→ **WHAT THE TASK REQUIRES**:
Write only the number of lines in the entries below that contain the word "AzCopy".

→ **THE DATA**:
+ + + + + + +

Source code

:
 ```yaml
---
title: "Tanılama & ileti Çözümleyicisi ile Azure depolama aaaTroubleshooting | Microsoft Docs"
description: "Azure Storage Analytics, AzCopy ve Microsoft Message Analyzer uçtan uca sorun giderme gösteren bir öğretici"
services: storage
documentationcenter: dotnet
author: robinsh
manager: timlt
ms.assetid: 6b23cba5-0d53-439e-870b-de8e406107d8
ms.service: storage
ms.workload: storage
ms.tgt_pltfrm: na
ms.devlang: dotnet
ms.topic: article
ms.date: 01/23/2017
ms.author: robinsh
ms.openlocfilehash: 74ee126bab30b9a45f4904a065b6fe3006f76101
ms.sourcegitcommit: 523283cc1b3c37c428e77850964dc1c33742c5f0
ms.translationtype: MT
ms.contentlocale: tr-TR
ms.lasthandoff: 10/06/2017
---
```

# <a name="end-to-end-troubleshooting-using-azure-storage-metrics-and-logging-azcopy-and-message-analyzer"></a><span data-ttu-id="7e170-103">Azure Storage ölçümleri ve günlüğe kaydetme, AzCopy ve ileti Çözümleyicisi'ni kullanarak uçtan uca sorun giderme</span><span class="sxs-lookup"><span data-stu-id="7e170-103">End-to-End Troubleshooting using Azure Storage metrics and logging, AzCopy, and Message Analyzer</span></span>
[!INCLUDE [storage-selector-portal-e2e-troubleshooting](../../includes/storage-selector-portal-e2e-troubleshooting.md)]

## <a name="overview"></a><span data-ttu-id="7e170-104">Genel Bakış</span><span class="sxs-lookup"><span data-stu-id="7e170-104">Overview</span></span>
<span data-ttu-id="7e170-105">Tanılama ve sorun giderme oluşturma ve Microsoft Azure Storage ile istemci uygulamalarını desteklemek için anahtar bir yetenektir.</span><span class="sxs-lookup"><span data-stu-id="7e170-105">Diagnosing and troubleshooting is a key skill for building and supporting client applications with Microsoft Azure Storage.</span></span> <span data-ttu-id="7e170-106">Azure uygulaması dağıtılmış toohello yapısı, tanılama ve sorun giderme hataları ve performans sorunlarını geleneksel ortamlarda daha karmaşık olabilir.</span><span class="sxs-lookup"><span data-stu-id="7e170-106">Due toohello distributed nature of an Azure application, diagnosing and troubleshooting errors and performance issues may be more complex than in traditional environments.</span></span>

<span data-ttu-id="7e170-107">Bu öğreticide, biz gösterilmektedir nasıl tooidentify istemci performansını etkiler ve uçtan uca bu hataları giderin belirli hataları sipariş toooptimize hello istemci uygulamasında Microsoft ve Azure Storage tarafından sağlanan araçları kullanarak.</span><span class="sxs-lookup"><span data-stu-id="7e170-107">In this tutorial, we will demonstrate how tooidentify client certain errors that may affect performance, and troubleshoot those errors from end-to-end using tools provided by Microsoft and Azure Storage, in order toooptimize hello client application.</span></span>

+ + + + + + +

→ **SOLUTION FOR THIS EXERCISE**:
2